The Trust consists of the Securities listed under "Portfolio"
in Part A as long as they may continue to be held from time to time in the Trust
together with accrued and undistributed interest thereon and undistributed and
uninvested cash realized from the disposition or redemption of Securities (see
"Trust Administration--Portfolio Supervision").
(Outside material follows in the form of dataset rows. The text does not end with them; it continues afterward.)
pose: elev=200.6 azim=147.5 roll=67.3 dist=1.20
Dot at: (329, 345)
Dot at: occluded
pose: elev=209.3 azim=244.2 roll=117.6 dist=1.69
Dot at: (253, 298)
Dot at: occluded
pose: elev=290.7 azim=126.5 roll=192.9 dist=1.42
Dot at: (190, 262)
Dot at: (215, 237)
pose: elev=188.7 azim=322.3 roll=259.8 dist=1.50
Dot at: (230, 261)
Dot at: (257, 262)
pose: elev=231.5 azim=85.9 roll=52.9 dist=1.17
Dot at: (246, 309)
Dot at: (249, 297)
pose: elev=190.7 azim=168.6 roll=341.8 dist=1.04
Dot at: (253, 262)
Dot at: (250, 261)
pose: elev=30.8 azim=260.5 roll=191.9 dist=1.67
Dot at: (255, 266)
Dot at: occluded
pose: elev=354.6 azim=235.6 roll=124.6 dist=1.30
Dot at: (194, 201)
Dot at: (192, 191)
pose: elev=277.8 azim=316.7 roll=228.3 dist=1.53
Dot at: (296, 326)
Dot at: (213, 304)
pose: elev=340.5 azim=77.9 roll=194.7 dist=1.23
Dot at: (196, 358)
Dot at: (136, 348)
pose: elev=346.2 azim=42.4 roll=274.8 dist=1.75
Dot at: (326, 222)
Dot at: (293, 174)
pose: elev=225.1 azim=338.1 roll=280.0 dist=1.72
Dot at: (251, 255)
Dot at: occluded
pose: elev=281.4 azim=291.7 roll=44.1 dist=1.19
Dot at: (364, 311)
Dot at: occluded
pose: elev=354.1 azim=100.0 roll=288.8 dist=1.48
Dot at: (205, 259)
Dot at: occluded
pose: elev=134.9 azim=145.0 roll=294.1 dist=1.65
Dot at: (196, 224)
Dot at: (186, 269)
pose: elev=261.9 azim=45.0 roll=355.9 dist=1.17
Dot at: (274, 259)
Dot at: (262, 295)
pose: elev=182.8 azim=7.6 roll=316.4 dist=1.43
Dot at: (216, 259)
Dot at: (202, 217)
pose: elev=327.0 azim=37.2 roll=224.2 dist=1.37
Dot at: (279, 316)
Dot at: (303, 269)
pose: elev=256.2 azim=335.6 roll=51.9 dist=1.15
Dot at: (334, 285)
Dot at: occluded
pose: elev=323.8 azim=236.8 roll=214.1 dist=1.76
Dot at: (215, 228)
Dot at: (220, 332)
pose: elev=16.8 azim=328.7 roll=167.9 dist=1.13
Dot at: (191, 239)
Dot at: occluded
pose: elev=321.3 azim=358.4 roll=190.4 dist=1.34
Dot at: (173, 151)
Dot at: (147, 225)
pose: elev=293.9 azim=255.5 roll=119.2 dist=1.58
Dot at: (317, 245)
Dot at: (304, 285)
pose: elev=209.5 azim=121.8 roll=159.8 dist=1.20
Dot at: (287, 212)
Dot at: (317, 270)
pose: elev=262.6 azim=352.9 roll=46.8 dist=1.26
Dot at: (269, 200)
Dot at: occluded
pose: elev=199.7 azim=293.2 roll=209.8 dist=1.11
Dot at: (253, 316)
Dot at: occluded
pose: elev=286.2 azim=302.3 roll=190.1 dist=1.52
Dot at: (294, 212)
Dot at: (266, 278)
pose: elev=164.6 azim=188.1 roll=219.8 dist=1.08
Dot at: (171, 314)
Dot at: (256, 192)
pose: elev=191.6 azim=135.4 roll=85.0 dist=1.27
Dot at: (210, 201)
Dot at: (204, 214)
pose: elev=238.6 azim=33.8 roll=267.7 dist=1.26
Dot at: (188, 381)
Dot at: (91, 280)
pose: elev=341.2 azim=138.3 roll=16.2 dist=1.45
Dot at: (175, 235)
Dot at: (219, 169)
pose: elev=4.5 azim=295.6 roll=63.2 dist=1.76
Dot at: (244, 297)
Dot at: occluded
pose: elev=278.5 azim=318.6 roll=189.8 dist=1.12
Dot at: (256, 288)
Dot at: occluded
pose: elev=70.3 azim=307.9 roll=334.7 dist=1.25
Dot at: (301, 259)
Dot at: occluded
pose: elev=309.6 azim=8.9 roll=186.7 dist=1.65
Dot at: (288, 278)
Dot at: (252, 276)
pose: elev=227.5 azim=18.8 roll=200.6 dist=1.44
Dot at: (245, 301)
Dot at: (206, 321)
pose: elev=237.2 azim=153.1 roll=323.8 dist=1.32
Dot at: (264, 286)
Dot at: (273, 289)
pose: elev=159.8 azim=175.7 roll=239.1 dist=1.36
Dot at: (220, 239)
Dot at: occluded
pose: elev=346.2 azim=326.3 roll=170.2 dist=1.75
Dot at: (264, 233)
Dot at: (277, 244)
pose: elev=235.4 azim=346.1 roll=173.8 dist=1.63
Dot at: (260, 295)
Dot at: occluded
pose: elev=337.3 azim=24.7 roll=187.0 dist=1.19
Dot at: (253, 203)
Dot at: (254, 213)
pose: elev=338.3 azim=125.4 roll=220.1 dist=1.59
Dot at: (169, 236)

A CMO is a multiclass bond backed by a pool of mortgage
pass-through securities or mortgage loans. CMOs are also known as "real estate
mortgage investment conduits" (REMICs). As a result of the 1986 Tax Reform Act,
most CMOs are issued in REMIC form to create a certain tax advantage for the
issuer. The terms CMO and REMIC are used interchangeably. CMOs generally are
bond-like tranches of the cash flow from a mortgage pool. An issue of CMOs
generally is backed by a larger number of mortgages than a pool of Ginnie Maes,
Fannie Maes or Freddie Macs, thus allowing greater statistical prediction of
prepayment characteristics. CMOs also differ from regular mortgage-backed
securities in that the cash flow on the mortgage pool are applied to the various
classes of any series of CMOs in the order specified by that series, rather than
to each CMO in the series pro rata.
THE SECURITIES. The Securities in the Long-Intermediate Trust
portfolio consist of support class bonds, described below. The Securities in the
Intermediate Trust Portfolio may consist primarily of planned amortization or
targeted amortization bonds. The Securities in the Short-Intermediate Portfolio
may consist of one or more of several classes of CMOs, including:
Standard (Plain Vanilla) Bonds: This class of CMO accrues
interest at a fixed rate on its outstanding principal amount. The interest is
payable monthly, quarterly or semi-annually as specified. Holders of Standard
Bonds receive only interest until all CMOs issued in the same series with
earlier final distribution dates have been paid in full. In addition, some
Standard Bonds may be issued as a support class to Planned Amortization Bonds or
Targeted Amortization Bonds (see below).
Compound Interest Bonds: Interest accrues upon this class of
CMO but is not payable until all classes of CMOs issued in the same series with
earlier final distribution dates have been paid in full. Interest that accrues
but is not paid is added to the principal amount of the Compound Interest Bond.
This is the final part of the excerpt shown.